The following instructions provide steps to create policyreports for installed workloads, measure resource usages of the reports controller and the total objects size in etcd.

Create workloads

This script creates 100 deployments in namespace test-1, each deployment has 10 replicas:

./docs/perf-testing/deployment.sh
Enter the deployment count:
100
Enter the deployment replicas:
10
Enter the deployment namespace:
test-1
Creating namespace test-1
...

The total number of policyreports for the 100 deployments with 10 replicas each is 1200. With Kyverno 1.12.0, a policy report is created for one matching resource, therefore 100 deployments, 100 replicasets and 1000 pods will create 1200 policy reports in total.

You can also create pods directly using ./docs/perf-testing/pod.sh.

Note that these pods will be scheduled to the Kwok nodes, not K3d nodes.

Objects sizes in etcd

Run the following script to calculate total sizes for the given resource (policyreports in the following example):

$ ./docs/perf-testing/size.sh
Enter the resource to caclutate the size:
wgpolicyk8s.io/policyreports
The total size for wgpolicyk8s.io/policyreports is 401851071 bytes.

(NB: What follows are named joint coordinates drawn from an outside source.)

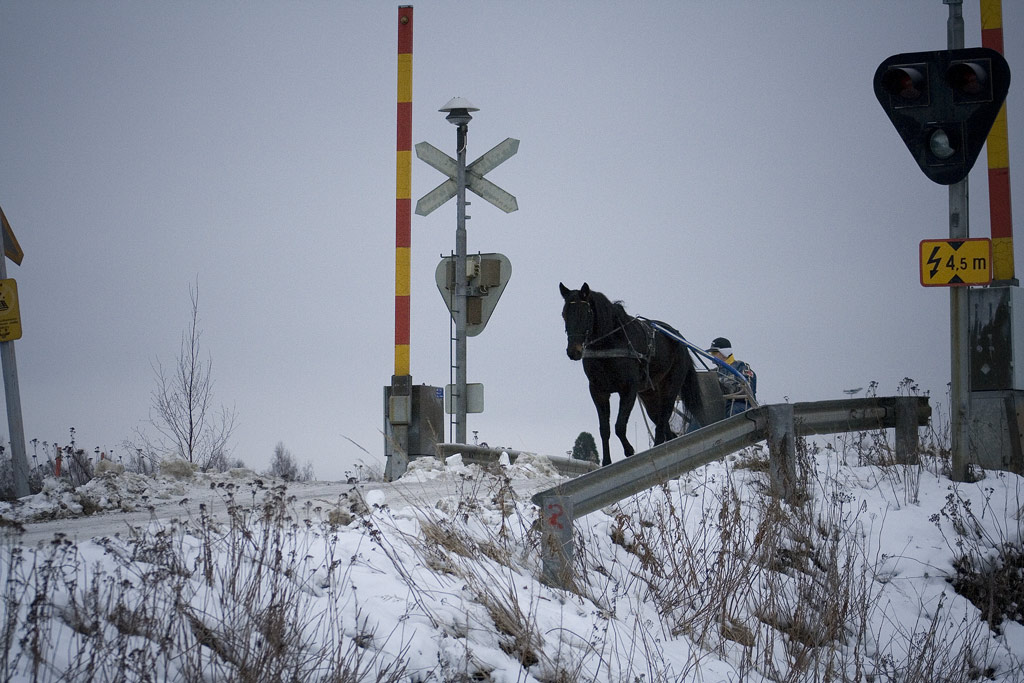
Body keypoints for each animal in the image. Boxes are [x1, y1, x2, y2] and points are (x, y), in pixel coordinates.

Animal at [561, 280, 704, 466]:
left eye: (584, 313)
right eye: (564, 314)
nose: (573, 351)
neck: (609, 345)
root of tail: (679, 338)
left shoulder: (628, 389)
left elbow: (619, 426)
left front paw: (629, 450)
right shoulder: (598, 391)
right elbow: (604, 429)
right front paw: (606, 462)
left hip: (671, 387)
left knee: (662, 421)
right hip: (650, 395)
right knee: (664, 425)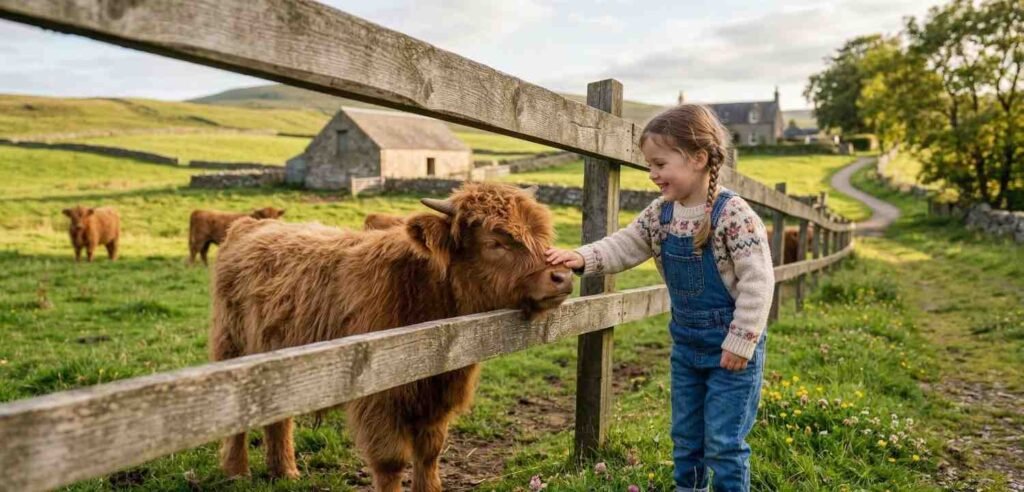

You can also check the total etcd size:

$ etcdctl endpoint status -w table
+-------------------------+------------------+---------+---------+-----------+------------+-----------+------------+--------------------+--------+
|        ENDPOINT         |        ID        | VERSION | DB SIZE | IS LEADER | IS LEARNER | RAFT TERM | RAFT INDEX | RAFT APPLIED INDEX | ERRORS |
+-------------------------+------------------+---------+---------+-----------+------------+-----------+------------+--------------------+--------+
| https://172.21.0.2:2379 | c2ed0eb8fc7bc4fc |   3.5.9 |  1.8 GB |      true |      false |         2 |    2428629 |            2428629 |        |
+-------------------------+------------------+---------+---------+-----------+------------+-----------+------------+--------------------+--------+

This command returns the resources stored in etcd that have more than 100 objects:

kubectl get --raw=/metrics | grep apiserver_storage_objects |awk '$2>100' |sort -g -k 2

Prometheus Queries

To view the Prometheus dashboard, you can expose it on your localhost's port at 9090:

kubectl port-forward --address 127.0.0.1 svc/kube-prometheus-stack-prometheus 9090:9090 -n monitoring &

Memory utilization

To get an view of the memory utilization overtime, you can select by the container image for a specific Kyverno controller:

container_memory_working_set_bytes{image="ghcr.io/kyverno/kyverno:v1.12.0-rc.5"}

container_memory_working_set_bytes gives you the current working set in bytes, and this is what the OOM killer is watching for.

CPU utilization

rate(container_cpu_usage_seconds_total{image="ghcr.io/kyverno/kyverno:v1.12.0-rc.5"}[1m])

container_cpu_usage_seconds_total is the sum of the total amount of “user” time (i.e. time spent not in the kernel) and the total amount of “system” time (i.e. time spent in the kernel). This query gives the average CPU usage in the last 1 minute.